The definition of Marinara is now straight-forward enough, simply stating the ingredients, and that Marinara is a PizzaRossa.

(clojure.core/assert
 (with-probe-entities
   [WierdMarinara
    (owl-class "WierdMarinara"
               :super Marinara
               (some hasTopping Mozzarella))]
   (clojure.core/not (coherent?))))

And, so we get to the humourous crux of the story which is, indeed, you cannot have a Marinara with Mozzarella.


The Epistemological Questions

But this leaves us with a number of problems. One of which is that in explaining the joke, we have rather killed it; one sad reality that all ontologists have to face is that it pushes us toward pedantry, making us humourless, crushing bores. A much deeper problem though is that what we have produced is a computational data structure which we have queried and got an answer about that computational data structure. When what we really want to know about is pizza.

How do we know whether what we have modelled is correct. Is this ontology a good ontology, an accurate reflection of reality? And what does this mean anyway? In short, how do we know what we know?

Let’s consider the issue from a set of different perspectives.

The Software Engineer

As a software engineer, I’m rather fond of the ontology that I have produced, and in that sense it is a good ontology. I’ve already said that I quite like the “backward definitions”, and find them quite elegant. The ontology is also symmetrical: PizzaBianca and PizzaRossa are both defined in the same, quite equivalent way.

Now, of course, we might argue that this considerations do not tell us that we have a good ontology. But an elegant and symmetrical axiomatisation is useful; it’s easier to remember, there are no “special cases”, and it is easy to spot outliers. All of these things support maintainability of software in general and specifically in ontologies.

There are some issues with my ontology; we have not, for instance, following Alan Rector’s normalisation pattern (http://ontogenesis.knowledgeblog.org/49); the Margherita is neither white nor red in this schema.

Margherita presents a bigger problem, though, than not being normalised, which is simply that my knowledge of margherita tells me that it is normally considered a pizza rossa, while my ontology say it is not. My ontology is nice, but it is wrong.

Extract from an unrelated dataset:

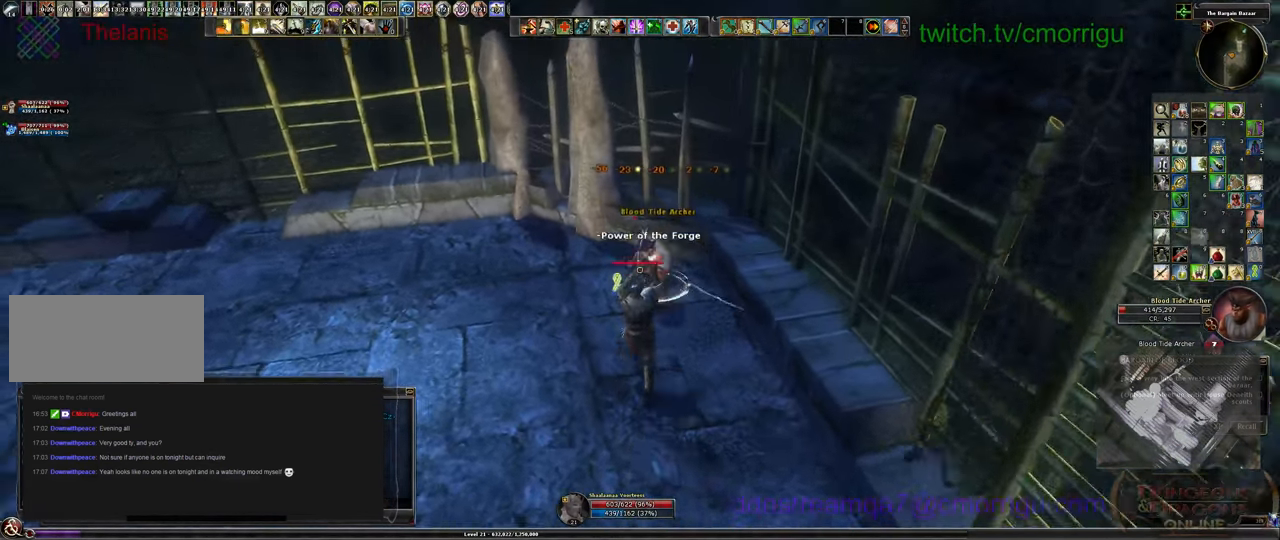
{"keys": [], "events": []}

The philosophical approach

We could also consider this ontology from a more philosophical point-of-view. Of course, I am perhaps not the ideal person to do this, but I would note that our ontology has a clear, single inheritance hierarchy. Most of our classes have clear differentiatia (I’ve just stopped at the toppings, but you can’t define everything, because that turtles (http://en.wikipedia.org/wiki/Turtles_all_the_way_down)). Even our definition of pizza could fit into a larger hierarchy: pizza without either mozzarella or tomato is either a focaccia or some other type of bread.

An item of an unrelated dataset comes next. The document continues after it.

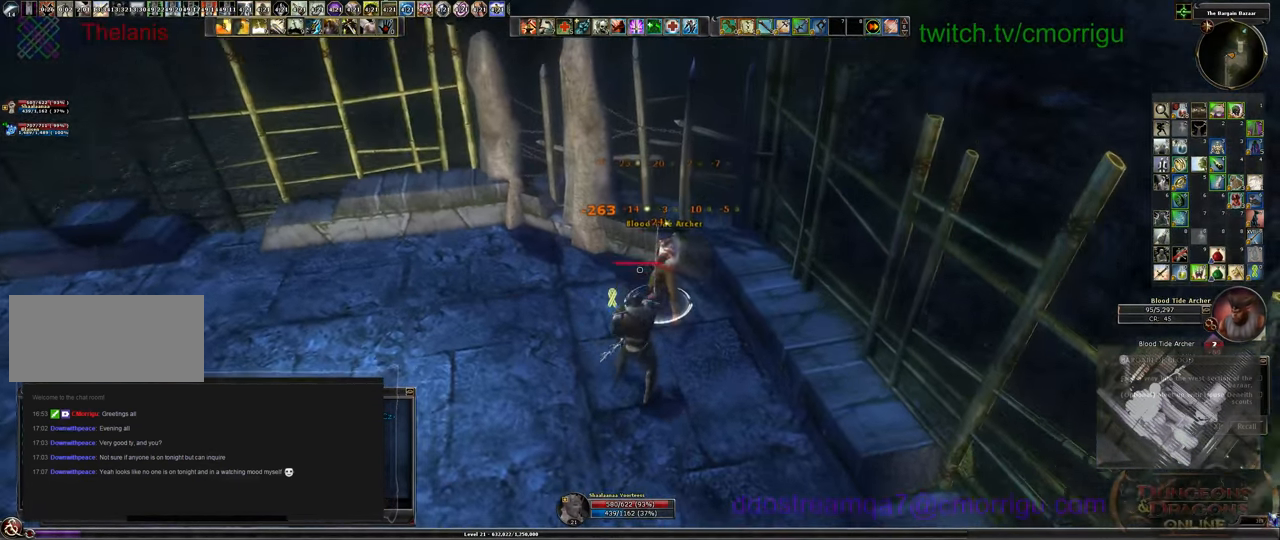
{"keys": [], "events": []}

After that, I am rather stuck. It is hard to draw many more conclusions about pizza from first principles. From a realist point-of-view, we should model reality and universals, which sounds nice. But how do I determine that what that reality is?

Time to phone a friend.

The Expert Analysis Technique

One standard technique in ontology building is to consult with an expert. Indeed, that is often the main evidence and justification that is used to support an ontology, which is why many ontology papers have more authors than the human genome paper. So, let’s try it in this case. The BBC article quotes from quite a few experts.

“La marinara is a pizza rossa,” she states frostily. “A pizza rossa is made with tomato and without mozzarella. So you can’t have a marinara with mozzarella because there’s no such thing.”

Emanuela
— BBC

My ontology supports this because Marinara is a PizzaRossa so, indeed, cannot have Mozzarella.

“No, it’s not,” pipes up a customer who until now has been quietly consuming his pizza and beer on a stool behind me. “She’s right. A pizza rossa can’t have mozzarella.”

Customer
— BBC

Also!

The pizzaiola is right. A marinara is not a marinara if you add mozzarella. But she was wrong to say she would make you a margherita with garlic because margherita with garlic doesn’t exist.”

Friend
— BBC

Currently, my ontology says nothing about this one way or the other. But, we can add a closed definition for Margherita easily, and now, indeed, a margherita with garlic cannot exist.

(defclass Margherita
  :super Pizza
  (some-only hasTopping Mozzarella Tomato))

(clojure.core/assert
 (with-probe-entities
   [WierdMargherita
    (owl-class "WeirdMargherita"
               :super Margherita
               (some hasTopping Garlic))]
   (clojure.core/not (coherent?))))

I also tried extending my analysis further, with a novel technique; I tried it by asking my friends on facebook. One of them, replied as follows.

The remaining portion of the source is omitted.